Естественно, часть еды при этом падала на пол. Знаменитые во всем мире длинные, до плеч, волосы Пумы цвета воронова крыла были усеяны мелкими кусочками желтого свиного сала.
Задняя часть салона роскошного «ягуара» напоминала теперь мусорную свалку. Все блестело от свиного жира, везде валялись вылизанные изнутри пустые пластмассовые пакеты, которые статическое электричество прижимало к сиденьям. На стеклах появился жирный налет от мелких брызг, летевших во все стороны в то время, пока Пума насыщалась.
Для мусорщика это было бы настоящим кошмаром.
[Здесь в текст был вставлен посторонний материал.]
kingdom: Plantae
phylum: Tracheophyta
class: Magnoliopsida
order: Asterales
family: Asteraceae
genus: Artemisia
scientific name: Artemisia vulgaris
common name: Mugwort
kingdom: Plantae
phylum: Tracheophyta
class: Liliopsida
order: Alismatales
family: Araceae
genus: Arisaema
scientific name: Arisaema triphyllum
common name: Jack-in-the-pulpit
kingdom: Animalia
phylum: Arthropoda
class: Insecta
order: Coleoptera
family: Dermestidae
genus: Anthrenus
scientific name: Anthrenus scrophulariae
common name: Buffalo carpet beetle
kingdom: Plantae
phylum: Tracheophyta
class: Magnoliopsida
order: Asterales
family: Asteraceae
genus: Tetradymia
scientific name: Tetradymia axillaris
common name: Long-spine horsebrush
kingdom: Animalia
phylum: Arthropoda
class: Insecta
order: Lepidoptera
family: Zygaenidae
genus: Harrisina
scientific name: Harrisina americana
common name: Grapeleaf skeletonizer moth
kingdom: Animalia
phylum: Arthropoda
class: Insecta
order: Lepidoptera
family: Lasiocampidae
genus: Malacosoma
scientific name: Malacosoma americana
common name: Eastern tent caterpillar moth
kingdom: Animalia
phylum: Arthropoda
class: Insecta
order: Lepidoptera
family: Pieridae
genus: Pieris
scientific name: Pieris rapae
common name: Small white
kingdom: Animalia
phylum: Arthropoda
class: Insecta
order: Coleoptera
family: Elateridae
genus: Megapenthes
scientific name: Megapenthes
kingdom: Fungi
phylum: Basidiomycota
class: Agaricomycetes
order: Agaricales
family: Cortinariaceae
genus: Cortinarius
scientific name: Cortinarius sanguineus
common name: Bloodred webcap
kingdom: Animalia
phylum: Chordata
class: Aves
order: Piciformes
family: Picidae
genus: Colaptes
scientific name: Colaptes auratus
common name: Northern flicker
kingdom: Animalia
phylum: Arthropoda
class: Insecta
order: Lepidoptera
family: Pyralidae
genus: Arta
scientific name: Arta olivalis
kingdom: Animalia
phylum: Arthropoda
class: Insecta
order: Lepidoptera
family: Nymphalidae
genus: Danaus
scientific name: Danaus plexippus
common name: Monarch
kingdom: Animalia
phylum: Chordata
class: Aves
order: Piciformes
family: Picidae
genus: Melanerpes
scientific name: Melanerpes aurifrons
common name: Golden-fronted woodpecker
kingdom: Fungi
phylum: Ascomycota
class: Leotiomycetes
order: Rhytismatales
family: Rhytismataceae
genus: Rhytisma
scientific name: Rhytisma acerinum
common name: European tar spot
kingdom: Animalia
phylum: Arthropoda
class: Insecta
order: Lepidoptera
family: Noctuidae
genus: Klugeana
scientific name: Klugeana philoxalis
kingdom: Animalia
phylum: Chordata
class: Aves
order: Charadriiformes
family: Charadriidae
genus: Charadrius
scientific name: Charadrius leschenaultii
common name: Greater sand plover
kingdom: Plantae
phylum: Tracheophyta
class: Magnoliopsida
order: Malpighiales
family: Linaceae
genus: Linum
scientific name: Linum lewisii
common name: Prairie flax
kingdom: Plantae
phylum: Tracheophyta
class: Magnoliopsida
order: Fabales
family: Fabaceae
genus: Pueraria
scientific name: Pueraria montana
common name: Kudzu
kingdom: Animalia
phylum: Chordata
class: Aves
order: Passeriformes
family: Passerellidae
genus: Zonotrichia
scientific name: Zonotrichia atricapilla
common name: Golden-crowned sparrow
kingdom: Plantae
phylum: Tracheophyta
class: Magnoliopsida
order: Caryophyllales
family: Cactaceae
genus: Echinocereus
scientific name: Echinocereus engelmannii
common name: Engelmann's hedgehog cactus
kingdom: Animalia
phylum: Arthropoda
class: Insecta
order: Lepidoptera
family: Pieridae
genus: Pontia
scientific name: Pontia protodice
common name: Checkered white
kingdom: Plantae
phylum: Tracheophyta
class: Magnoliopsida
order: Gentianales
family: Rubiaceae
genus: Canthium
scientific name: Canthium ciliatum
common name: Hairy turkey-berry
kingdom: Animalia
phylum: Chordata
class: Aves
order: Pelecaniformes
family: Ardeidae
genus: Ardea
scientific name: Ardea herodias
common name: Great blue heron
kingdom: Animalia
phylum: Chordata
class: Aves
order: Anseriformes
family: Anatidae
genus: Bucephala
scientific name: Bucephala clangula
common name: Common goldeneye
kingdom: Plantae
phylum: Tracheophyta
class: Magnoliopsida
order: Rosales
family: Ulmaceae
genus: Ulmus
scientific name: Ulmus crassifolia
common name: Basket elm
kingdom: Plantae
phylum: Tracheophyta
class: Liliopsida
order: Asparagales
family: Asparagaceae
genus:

В очень широком смысле Джимми Коч-Рош тоже являлся мусорщиком, только очень высокооплачиваемым. Он убирал за своими беспечными клиентами, пылесосил их грязь, освежал их запачканные репутации. И в отличие от настоящего мусорщика ничего из этой грязи к нему не приставало.
Можно сказать, что к туфлям Джимми никогда не прилипала жевательная резинка.
В этом-то и состояло главное различие между мусорщиком-адвокатом и обыкновенным дворником.
Это — и еще, конечно, размер оплаты.
Публике Коч-Рош напоминал этакого маленького боевого петуха. Проницательный, взрывной и всегда готовый к бою, он искренне любил свою работу. И не только из-за денег, хотя прежде всего из-за них. Он любил, когда люди обращаются к нему за помощью — красивые, богатые, высокие люди с крупными неприятностями, которые они почти всегда сами же себе и доставляли. Слабости его клиентов давали Коч-Рошу возможность почувствовать свое превосходство. В области юриспруденции он действительно был крупным специалистом, а во время судебных заседаний становился настоящим Терминатором, которого очень многие по-настоящему боялись. То, что клиенты — высокие, сильные, красивые — приходили именно к нему, часто умоляя о помощи, и отдавали за услуги Коч-Роша значительную часть своих доходов, конечно, очень нравилось Джимми.
Каждую ночь, перед тем как ложиться в постель, он размышлял о том, что Создатель, без сомнения, — юрист.
Пума Ли наконец опустила пакет. Все ее лицо, от носа до подбородка, было усеяно крошечными кусочками жареного сала. Актриса подняла правую ногу, любуясь мышцами бедра на участке между ректус феморис и вастус медиалис. Ее загорелая кожа блестела как шелк. На лице Пумы было написано, что она чрезвычайно довольна собой.